June 2023 | EU Court rules Hungary’s migration regulation breached EU law
The European Court of Justice has ruled that Hungary broke EU law when it introduced a new law during the Covid-19 pandemic in 2020 making procedures more difficult for asylum seekers. The judgment found that the law deprived “third-country nationals or stateless persons concerned of the effective enjoyment of their right to seek asylum from Hungary”. The rules forced asylum seekers, including those already in Hungary, to submit a pre-asylum application at Hungarian embassies in Serbia or Ukraine before applying for international protection in Hungary. Authorities said that certain asylum seekers, such as Ukrainians, were exempt from the rules. The case was brought forth by the European Commission, which will now have to decide between demanding that Hungary repeal the regulation and levying fines.
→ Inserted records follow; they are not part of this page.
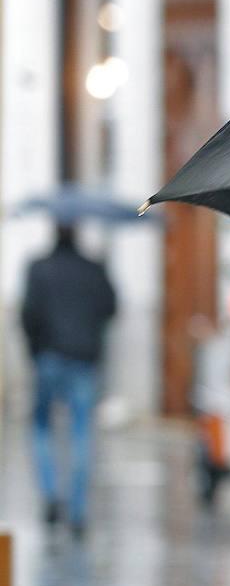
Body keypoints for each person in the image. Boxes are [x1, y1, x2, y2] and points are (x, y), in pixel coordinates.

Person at [20, 225, 116, 539]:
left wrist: (36, 351)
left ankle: (50, 494)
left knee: (41, 426)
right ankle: (77, 511)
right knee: (81, 431)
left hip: (49, 356)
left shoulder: (38, 268)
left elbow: (28, 313)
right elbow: (111, 307)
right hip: (84, 359)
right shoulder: (94, 268)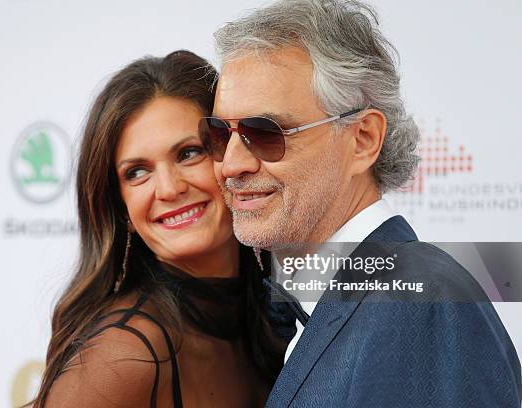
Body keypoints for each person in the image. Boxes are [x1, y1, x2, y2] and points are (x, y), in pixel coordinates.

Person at [200, 0, 522, 406]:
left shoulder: (418, 306)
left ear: (363, 139)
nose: (230, 164)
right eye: (219, 134)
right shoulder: (332, 299)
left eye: (266, 132)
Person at [27, 50, 286, 408]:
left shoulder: (279, 313)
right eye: (137, 172)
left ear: (232, 157)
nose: (168, 188)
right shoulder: (121, 357)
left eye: (189, 153)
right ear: (122, 209)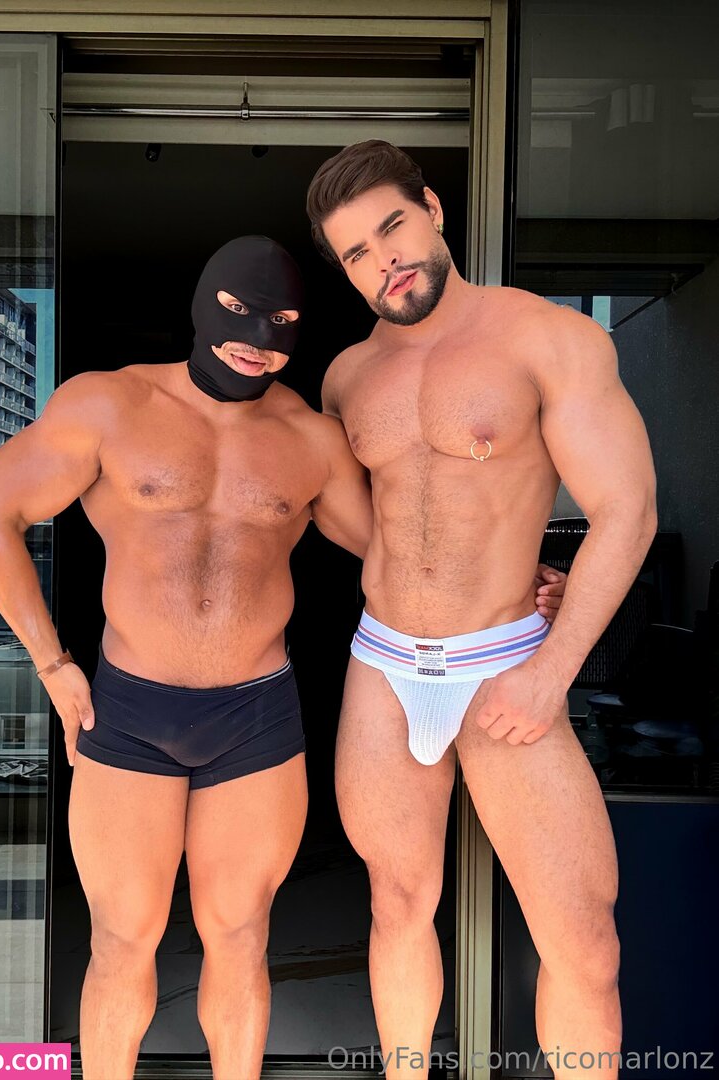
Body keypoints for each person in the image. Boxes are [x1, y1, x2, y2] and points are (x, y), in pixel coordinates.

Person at [0, 235, 565, 1080]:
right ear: (203, 305)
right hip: (128, 710)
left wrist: (524, 581)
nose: (257, 338)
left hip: (255, 717)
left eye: (280, 321)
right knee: (122, 940)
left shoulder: (312, 438)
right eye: (239, 311)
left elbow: (402, 549)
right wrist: (54, 665)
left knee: (241, 936)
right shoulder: (107, 404)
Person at [305, 141, 657, 1080]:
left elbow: (627, 509)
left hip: (508, 659)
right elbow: (351, 516)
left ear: (432, 209)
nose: (384, 259)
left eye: (392, 227)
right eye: (357, 253)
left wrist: (551, 668)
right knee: (396, 905)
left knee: (583, 940)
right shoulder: (344, 379)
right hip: (384, 665)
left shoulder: (548, 338)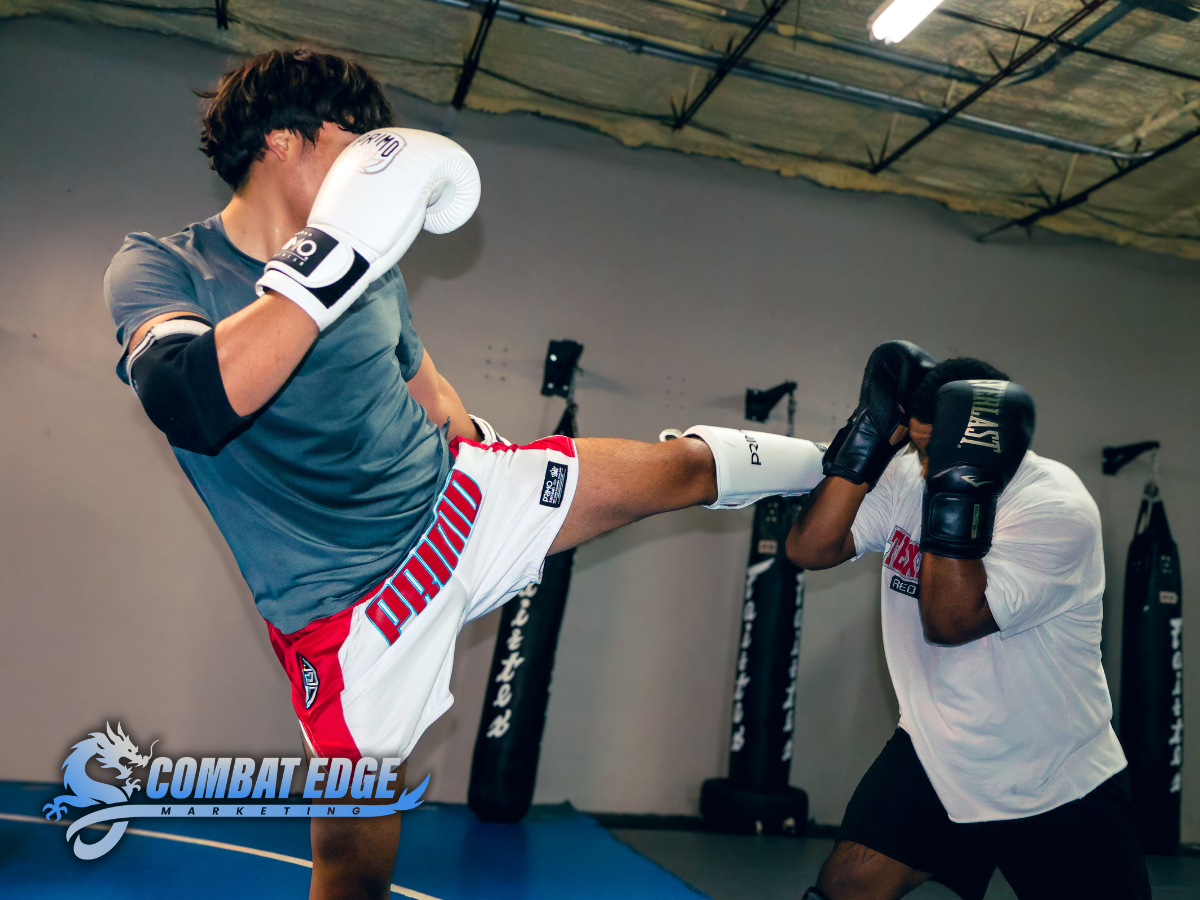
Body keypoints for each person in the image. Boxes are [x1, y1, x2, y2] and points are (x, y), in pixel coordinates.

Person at [104, 49, 827, 900]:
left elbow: (430, 388)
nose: (377, 166)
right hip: (347, 615)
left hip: (458, 505)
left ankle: (841, 462)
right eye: (355, 141)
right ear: (282, 140)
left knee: (676, 469)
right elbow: (193, 404)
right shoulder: (163, 265)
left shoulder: (373, 269)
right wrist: (327, 261)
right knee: (355, 866)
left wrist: (483, 445)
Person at [787, 345, 1151, 900]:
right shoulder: (912, 472)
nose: (927, 467)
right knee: (849, 883)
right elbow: (810, 549)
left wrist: (958, 490)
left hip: (1051, 775)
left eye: (939, 452)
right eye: (917, 447)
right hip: (938, 752)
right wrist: (862, 448)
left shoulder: (1055, 509)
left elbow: (949, 621)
April 2023 | President vetoes anti-LGBTQIA+ law
President Katalin Novák, who is considered a loyalist of Prime Minister Viktor Orbán, has unexpectedly vetoed a bill on the protection of whistleblowers. However, the law includes a paragraph that enables people to report those who challenge the “Hungarian way of life”. Hungary’s constitution defines marriage as an institution between “one man and one woman”. This was considered another attack on LGBTQIA+ rights and same-sex parents. The president argued that the “protecting the Hungarian way of life” paragraph does not belong to the EU Whistleblower Act and that this weakens constitutional rights and fundamental values. Although the president has returned the legislation to the parliament, lawmakers can still decide to adopt it. Hungary’s crackdown on LGBTQIA+ rights has faced strong opposition, including the European Commission’s lawsuit over the country’s 2021 Child Protection Law, which was considered an attack on the LGBTQIA+ community. 15 EU-member states have joined the legal proceedings before its deadline on 6 April.
December 2022 | EU freezes billions of euros of funding for Hungary
The European Commission will withhold EUR 22 billion of Hungary’s 2021-27 cohesion funds, intended to promote sustainable development for poorer member states. The move comes following Hungary’s failure to conform with the Charter of Fundamental Rights, particularly related to academic freedoms, LGBTQIA+ rights and the asylum system. An additional EUR 6.3 billion were frozen until a set of conditions related to dealing with corruption are fulfilled. The EU also suspended EUR 5.8 billion in funds from Hungary’s Covid-19 recovery fund, pending required changes in the country’s judicial independence. The Commission’s decision underpins the dispute between the EU’s promotion of democratic values and Hungary’s democratic backsliding. The EU’s plan is a major setback for Hungary, and it aims to pressure the country to implement the required reforms. International IDEA’s Global State of Democracy Indices classifies Hungary as a democratic backslider as of 2019 and as a severe backslider as of 2021.